→ Selected passage:
════════
Canine Good Citizen – Week 2

The last day of class we will be offering the Canine Good Citizen Test. This is an AKC program designed to reward dogs and handlers that demonstrate good canine social behaviors. As you review the descriptions of the individual tests, think about which of the tests will present the most challenges for you and your dog. Plan to put extra work into those areas.
Corrections are not permitted during the tests. While working on the behaviors, we will try and minimize physical corrections and use other means such as controlling rewards, withholding rewards for undesired behavior and waiting for/rewarding correct behavior.
Food or toys are not permitted during the test either. Our goal is to make the handler’s praise very rewarding by consistently pairing it with food and then fading back the frequency of giving the food along with the praise (make it intermittent).
Maintaining the dog’s attention vs. regaining it. Attention should be expected and rewarded from the time the dog leaves the car throughout the class. (See Below). We will ask the dog to sit, wait, and give eye contact at the entrance to the ring and before the dog is permitted to enter. Once the handler gets this focus from the dog, it is the handler’s job to maintain it.
Meet and greet the dogs. Advise the instructors if your dog has any sensitivity to body handling by you or anyone else. If so, let’s discuss how to handle this. During the test the dog doesn’t have to maintain a certain position, but must not show fear or “resentment” (“Resentment” is the AKC’s ridiculously anthropomorphic description.).

Using Your Clicker

What is a clicker?
Just a little plastic box with a metal tab inside. When you depress the tab with your thumb, the clicker makes a “ca-click” sound.
Why use one?
The clicker increases the accuracy and therefore the speed (and fun!) of training.
How does Clicker Training work?
You pair the click sound with the delivery of something your dog loves, such as a yummy treat. (Note: It must be Click then Treat, not the other ‘way round.)
Soon, (generally after between 20 and 50 pairings) the dog acts as if the click were as exciting as the treat. Why? Because Click now announces, “You just won a prize!”
Now that your clicker is “Charged up”, you can use it to “mark” behaviors that you like.
The brief, novel sound of the click is a much more accurate communication, and often a more exciting one for the dog, than is your voice.

Behaviors
“Watch Me”
This cues the dog to make eye contact with you. You can probably picture many uses for this. You can:
Draw your dog’s attention to you before calling him to Come, increasing your chances of success.
When your dog is about to incite another dog to riot, or is being incited himself, by the hot exchange of eye contact (and other potent postures), you can interrupt the interchange without increasing the tension by cueing a “Watch Me”.
You can keep him focused on you as exciting things go on, for example a cyclist or skateboarder passes by.
To teach this:
First, “charge up” your clicker, (see above),
or you can just begin to teach the exercise, and your clicker will get “charged up” as you teach.
Pick your cue word (Remember the Rules of Giving a Cue). You will always use only this word, said just once, to cue the behavior, so pick a word that you will not overuse in everyday life. (“Watch”, “Watch Me”, “Look”, “Attention”.)
Give the cue, then draw a line from the dog’s face to yours with a food treat. The moment you get eye contact, click, then treat.
════════
→ To do:
Reproduce the Canine Good Citizen class notes verbatim from "What is a clicker?" to "fun!) of training.".
════════
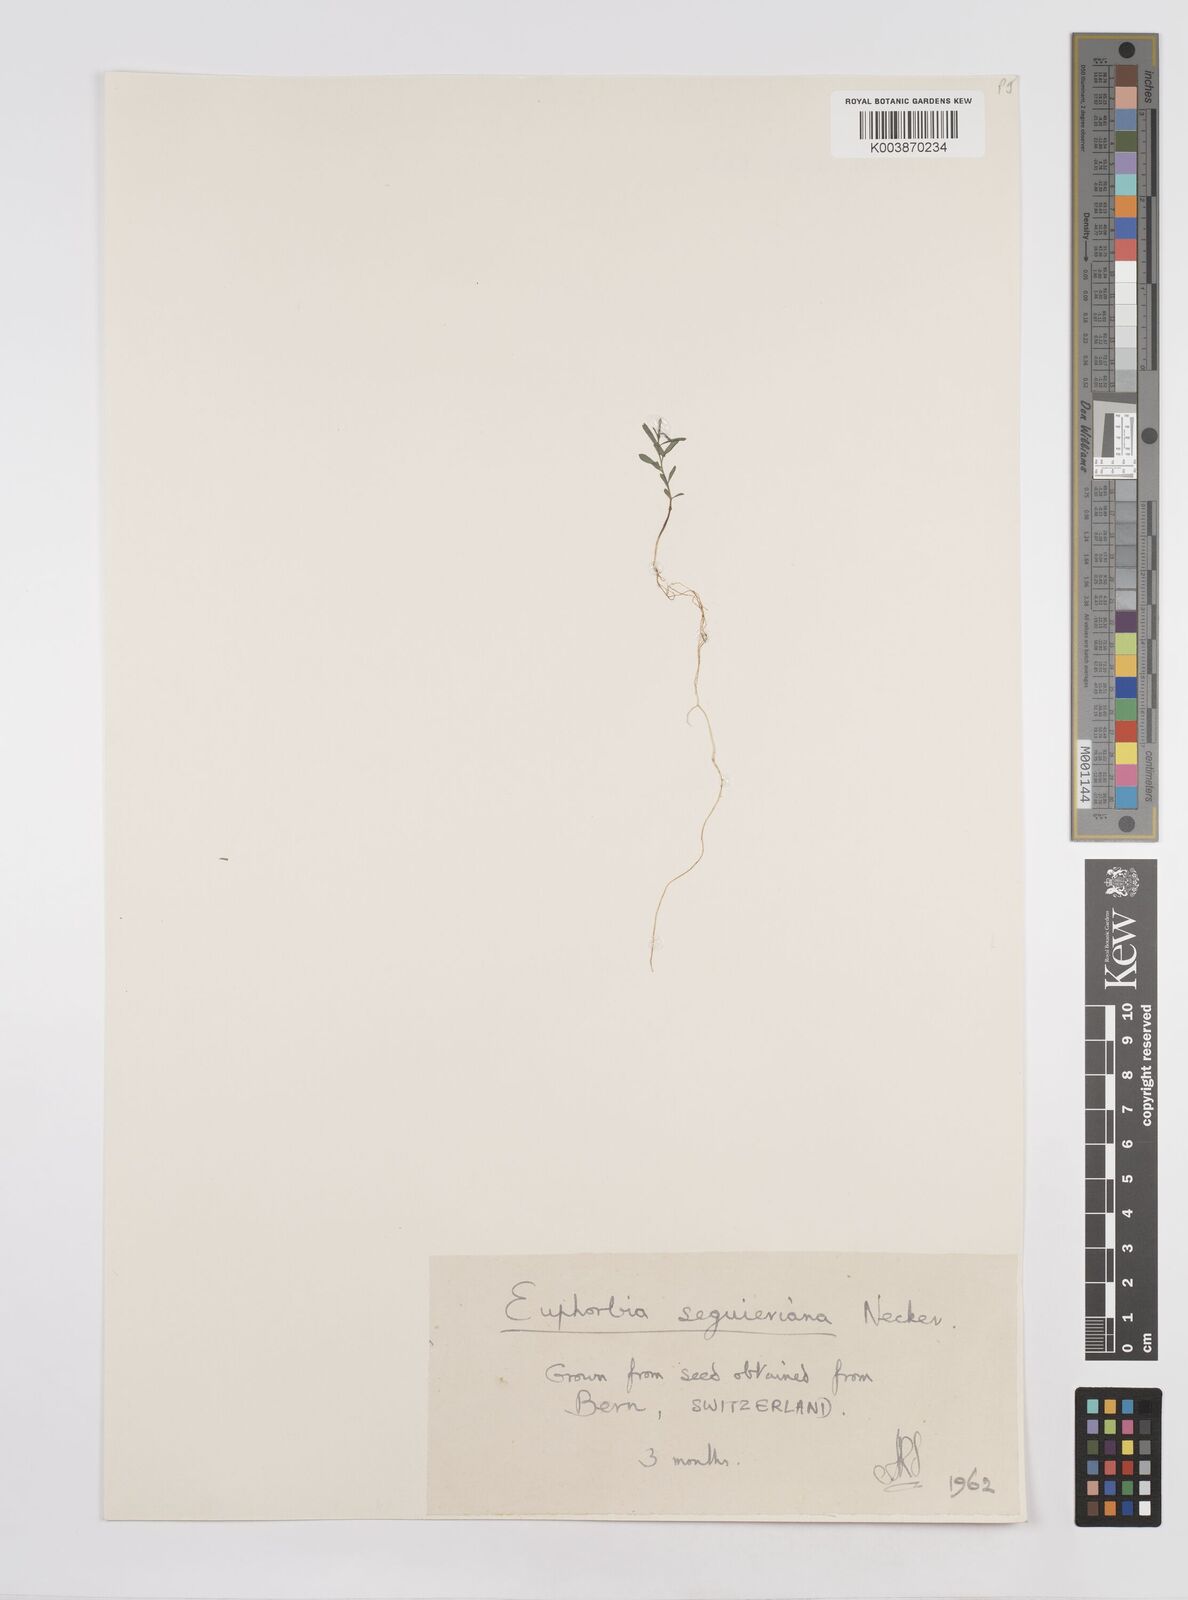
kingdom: Plantae
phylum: Tracheophyta
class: Magnoliopsida
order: Malpighiales
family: Euphorbiaceae
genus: Euphorbia
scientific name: Euphorbia seguieriana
════════
→ Solution:
What is a clicker?
Just a little plastic box with a metal tab inside. When you depress the tab with your thumb, the clicker makes a “ca-click” sound.
Why use one?
The clicker increases the accuracy and therefore the speed (and fun!) of training.